──────── Material to process ────────

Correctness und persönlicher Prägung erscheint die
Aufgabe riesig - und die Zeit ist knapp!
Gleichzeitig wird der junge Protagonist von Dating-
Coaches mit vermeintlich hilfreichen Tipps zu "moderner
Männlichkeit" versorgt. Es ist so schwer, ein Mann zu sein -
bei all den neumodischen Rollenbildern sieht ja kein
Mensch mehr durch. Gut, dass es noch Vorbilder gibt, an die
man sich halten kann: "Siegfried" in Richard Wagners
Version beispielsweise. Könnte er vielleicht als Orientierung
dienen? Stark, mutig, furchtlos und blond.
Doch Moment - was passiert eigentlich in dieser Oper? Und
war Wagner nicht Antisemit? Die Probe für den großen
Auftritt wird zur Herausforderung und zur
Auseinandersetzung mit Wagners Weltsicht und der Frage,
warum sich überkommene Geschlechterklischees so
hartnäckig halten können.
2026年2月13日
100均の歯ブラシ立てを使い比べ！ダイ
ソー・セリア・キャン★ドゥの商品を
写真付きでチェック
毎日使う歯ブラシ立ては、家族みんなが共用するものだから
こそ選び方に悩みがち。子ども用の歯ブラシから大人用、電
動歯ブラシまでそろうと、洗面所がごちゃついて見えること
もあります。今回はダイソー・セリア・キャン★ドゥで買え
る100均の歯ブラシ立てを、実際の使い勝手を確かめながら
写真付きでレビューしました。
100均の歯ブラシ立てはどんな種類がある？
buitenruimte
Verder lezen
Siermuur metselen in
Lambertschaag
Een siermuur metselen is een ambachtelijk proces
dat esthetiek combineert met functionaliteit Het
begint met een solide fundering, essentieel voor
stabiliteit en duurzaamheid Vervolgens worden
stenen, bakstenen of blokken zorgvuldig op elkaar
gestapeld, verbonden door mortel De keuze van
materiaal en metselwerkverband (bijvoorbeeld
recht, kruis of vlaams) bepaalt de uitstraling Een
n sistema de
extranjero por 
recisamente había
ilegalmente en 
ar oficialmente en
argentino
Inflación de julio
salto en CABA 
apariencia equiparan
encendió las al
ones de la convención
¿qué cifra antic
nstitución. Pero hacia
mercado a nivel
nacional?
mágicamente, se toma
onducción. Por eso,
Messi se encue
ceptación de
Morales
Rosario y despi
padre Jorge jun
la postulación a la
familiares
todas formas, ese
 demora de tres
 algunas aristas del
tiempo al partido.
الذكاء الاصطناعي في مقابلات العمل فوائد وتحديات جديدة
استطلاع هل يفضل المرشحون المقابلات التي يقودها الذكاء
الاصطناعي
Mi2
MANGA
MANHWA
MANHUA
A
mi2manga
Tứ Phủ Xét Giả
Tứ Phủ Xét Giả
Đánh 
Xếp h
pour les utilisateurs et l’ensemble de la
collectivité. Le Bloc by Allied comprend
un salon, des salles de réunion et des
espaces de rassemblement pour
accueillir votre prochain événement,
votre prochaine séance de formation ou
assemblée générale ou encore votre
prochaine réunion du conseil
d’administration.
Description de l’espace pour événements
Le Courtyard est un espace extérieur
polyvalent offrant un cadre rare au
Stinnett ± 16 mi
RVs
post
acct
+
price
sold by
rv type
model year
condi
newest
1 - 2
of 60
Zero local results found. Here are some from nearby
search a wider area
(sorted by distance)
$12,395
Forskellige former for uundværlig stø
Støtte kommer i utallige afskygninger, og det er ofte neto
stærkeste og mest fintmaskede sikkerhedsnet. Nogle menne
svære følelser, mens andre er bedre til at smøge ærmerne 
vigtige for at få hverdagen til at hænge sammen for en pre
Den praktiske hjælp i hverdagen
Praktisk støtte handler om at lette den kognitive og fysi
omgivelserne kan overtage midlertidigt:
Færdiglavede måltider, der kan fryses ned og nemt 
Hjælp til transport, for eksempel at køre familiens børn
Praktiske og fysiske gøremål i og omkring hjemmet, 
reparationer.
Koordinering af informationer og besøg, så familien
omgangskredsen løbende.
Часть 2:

────────

**What is needed:** Please go through the data and copy each line containing the word "Wagners".

**Output of the task:**
man sich halten kann: "Siegfried" in Richard Wagners
Auseinandersetzung mit Wagners Weltsicht und der Frage,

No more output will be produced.